Many indoor and outdoor plants are toxic to pets. Some examples include:Lily plants including the Easter lily, Day lily, Tiger lily, Japanese show lily and the Rubrum lily can all cause acute kidney failure in catsAll parts of the Castor Bean or Castor Oil plant are toxic Yesterday-Today-Tomorrow Brunfelsia bonodora (syn. B. australis, B. latifolia) is toxic, especially the berries. Symptoms include fever, vomiting, muscle tremors, staggering and seizures.

The Pet Poison Helpline has a great directory of toxins for your pet.

If you suspect your pet has ingested poisonous plant material or if you are unsure of a plant's toxicity please contact your local vet.

Tree or plant fruit stones (these may become an intestinal obstruction)

Many garden trees and plants drop fruit stones, berries or seeds. Dogs (and sometimes cats) will eat these parts of the plant. Unfortunately ingestion of fruit stones, berries and seeds can lead to serious intestinal blockages/obstructions which can be fatal.

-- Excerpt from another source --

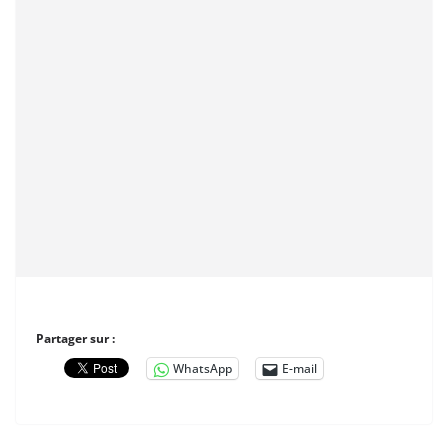
Partager sur :
WhatsApp
E-mail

In addition, some fruit stones, berries or seeds may contain toxic compounds which can be poisonous to your pets. Please remove any tree or plant stones/seeds/berries from your garden to prevent pets from ingesting them.

Garden mulch - cocoa mulch

Cocoa Mulch is also known as 'Cocoa Bean Mulch' or 'Cocoa Shell Mulch' and is used as a mulch in home gardens in some countries. It is a by-product of the manufacture of cocoa powder and other chocolate products. There have been several reports of pets being poisoned by cocoa mulch in other countries such as the United States and United Kingdom. Cocoa mulch is generally not available in Australia however, it is possible that some small domestic chocolate manufacturers could sell cocoa shell mulch as a waste product from their chocolate manufacturing process. Therefore, while it is unlikely, it is still possible that a dog could have access to cocoa shell mulch in the Australian context.

All parts of the cocoa bean contain "theobromine", a methylxanthine compound that has similar properties to caffeine and is toxic to dogs and other pets at certain doses. Cocoa bean shells may contain relatively high levels of theobromine, and some reports suggest that, for a medium-sized dog, consuming about 250 grams of mulch could be fatal.The symptoms of theobromine ingestion vary with the dose consumed. At lower doses, the pet may develop gastrointestinal signs such as vomiting or diarrhea but should recover with supportive veterinary care. If the pet eats a toxic dose the symptoms are more serious involving muscle tremors, restlessness or hyperactivity, elevated heart rates, seizures and possibly death. Symptoms may not develop immediately, but will begin to appear as the toxin is absorbed into the body.

Immediate veterinary attention is required.

Unfortunately the chocolate aroma of the mulch makes it a popular choice for gardeners and also highly attractive to pets as something to eat. It is also common for this mulch to develop a coating of mould as it decomposes; depending on the type of mould that develops and this may represent a further risk of mould toxicity to pets

.Any persons using cocoa mulch should ensure that any animals in the area cannot gain access to the cocoa mulch. Please note that cocoa mulch is highly attractive to dogs due to the cocoa scent and flavour so pets may try to access the mulch for e.g. by jumping over fences around garden beds or by breaking open bags kept in sheds. Adequate precautions should be taken.It is also important to note that there are generally no label warnings about the potential toxicity to pets on the packaging of cocoa mulch so owners may not be aware of the serious risk these products pose to their pets.